Gomez answered back, telling police to evacuate the school or she won't leave her spot, "immediately they start evacuating that classroom and my son runs out to me and he's like, "mom, mom!""

"I just remember when my son saw my other son, one hugged the other one and said 'I'm so glad you're okay', and the other one said, 'I was so worried you weren't,'" she recalled.

Gomez became an American hero that day but to the cops in Uvalde, she's an bothersome reminder of their gross incompetence. Since her heroism exposed their inaction, Gomez says she's been constantly harassed — even at her own home.

Gomez told FOX 29 that "the other night we were exercising and we had a cop parked at the corner like, flickering us with his headlights."
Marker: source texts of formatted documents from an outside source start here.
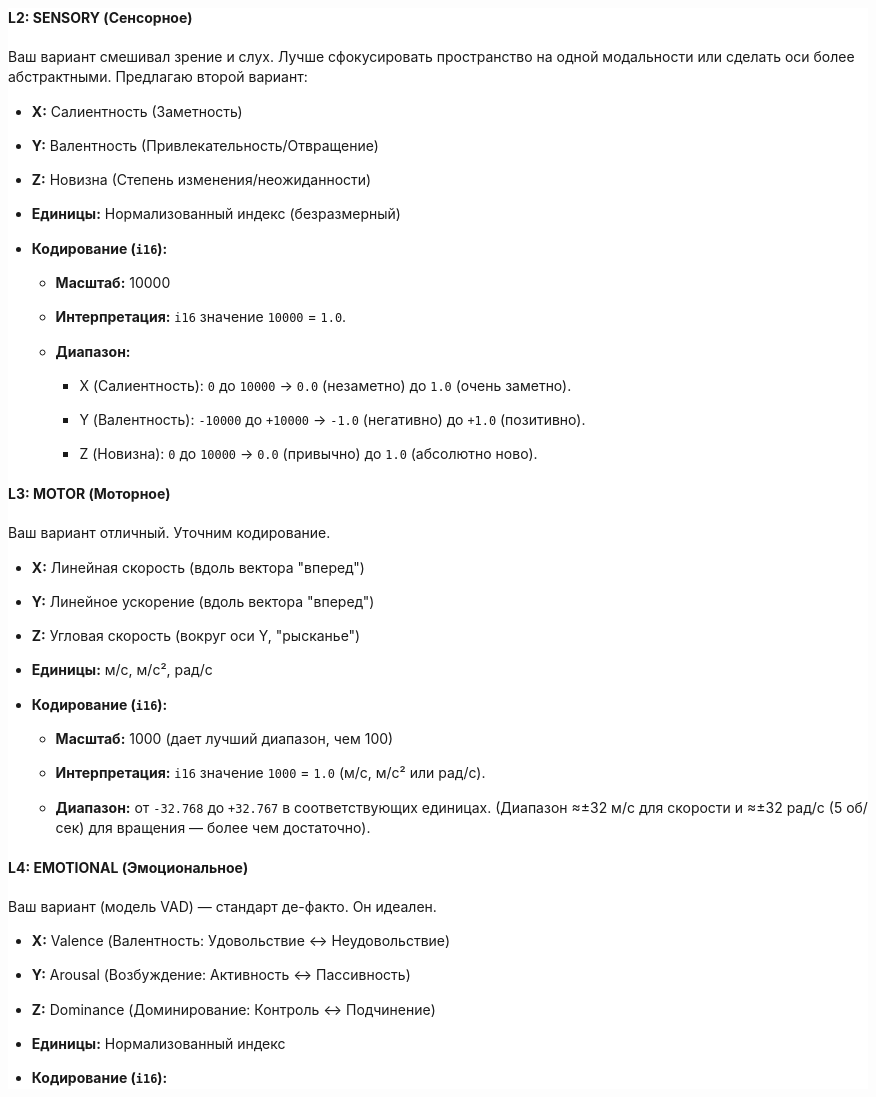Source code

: #### L2: SENSORY (Сенсорное)

Ваш вариант смешивал зрение и слух. Лучше сфокусировать пространство на одной модальности или сделать оси более абстрактными. Предлагаю второй вариант:

- **X:** Салиентность (Заметность)
    
- **Y:** Валентность (Привлекательность/Отвращение)
    
- **Z:** Новизна (Степень изменения/неожиданности)
    
- **Единицы:** Нормализованный индекс (безразмерный)
    
- **Кодирование (`i16`):**
    
    - **Масштаб:** 10000
        
    - **Интерпретация:** `i16` значение `10000` = `1.0`.
        
    - **Диапазон:**
        
        - X (Салиентность): `0` до `10000` → `0.0` (незаметно) до `1.0` (очень заметно).
            
        - Y (Валентность): `-10000` до `+10000` → `-1.0` (негативно) до `+1.0` (позитивно).
            
        - Z (Новизна): `0` до `10000` → `0.0` (привычно) до `1.0` (абсолютно ново).
            

#### L3: MOTOR (Моторное)

Ваш вариант отличный. Уточним кодирование.

- **X:** Линейная скорость (вдоль вектора "вперед")
    
- **Y:** Линейное ускорение (вдоль вектора "вперед")
    
- **Z:** Угловая скорость (вокруг оси Y, "рысканье")
    
- **Единицы:** м/с, м/с², рад/с
    
- **Кодирование (`i16`):**
    
    - **Масштаб:** 1000 (дает лучший диапазон, чем 100)
        
    - **Интерпретация:** `i16` значение `1000` = `1.0` (м/с, м/с² или рад/с).
        
    - **Диапазон:** от `-32.768` до `+32.767` в соответствующих единицах. (Диапазон ≈±32 м/с для скорости и ≈±32 рад/с (5 об/сек) для вращения — более чем достаточно).
        

#### L4: EMOTIONAL (Эмоциональное)

Ваш вариант (модель VAD) — стандарт де-факто. Он идеален.

- **X:** Valence (Валентность: Удовольствие ↔ Неудовольствие)
    
- **Y:** Arousal (Возбуждение: Активность ↔ Пассивность)
    
- **Z:** Dominance (Доминирование: Контроль ↔ Подчинение)
    
- **Единицы:** Нормализованный индекс
    
- **Кодирование (`i16`):**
She told reporters that she has since had to separate from her boys, "just so my sons don't feel like they have to watch cops passing by, stopping, parking."

Gomez says she now intends on filing a lawsuit against the department. Her lawyer, Mark Di Carlo told FOX 29 that Uvalde chief Pete Arredondo needs to be immediately fired, noting , "the fact that he wasn't fired immediately based upon whatever it is, hours of video, from testimonies such as Angeli's; is an indication that there is some sort of what, corruption or wrong-doing."

Indeed, as we reported last week, many Texans feel the same way and the lack of transparency in this case has many of them alleging that a cover-up is taking place.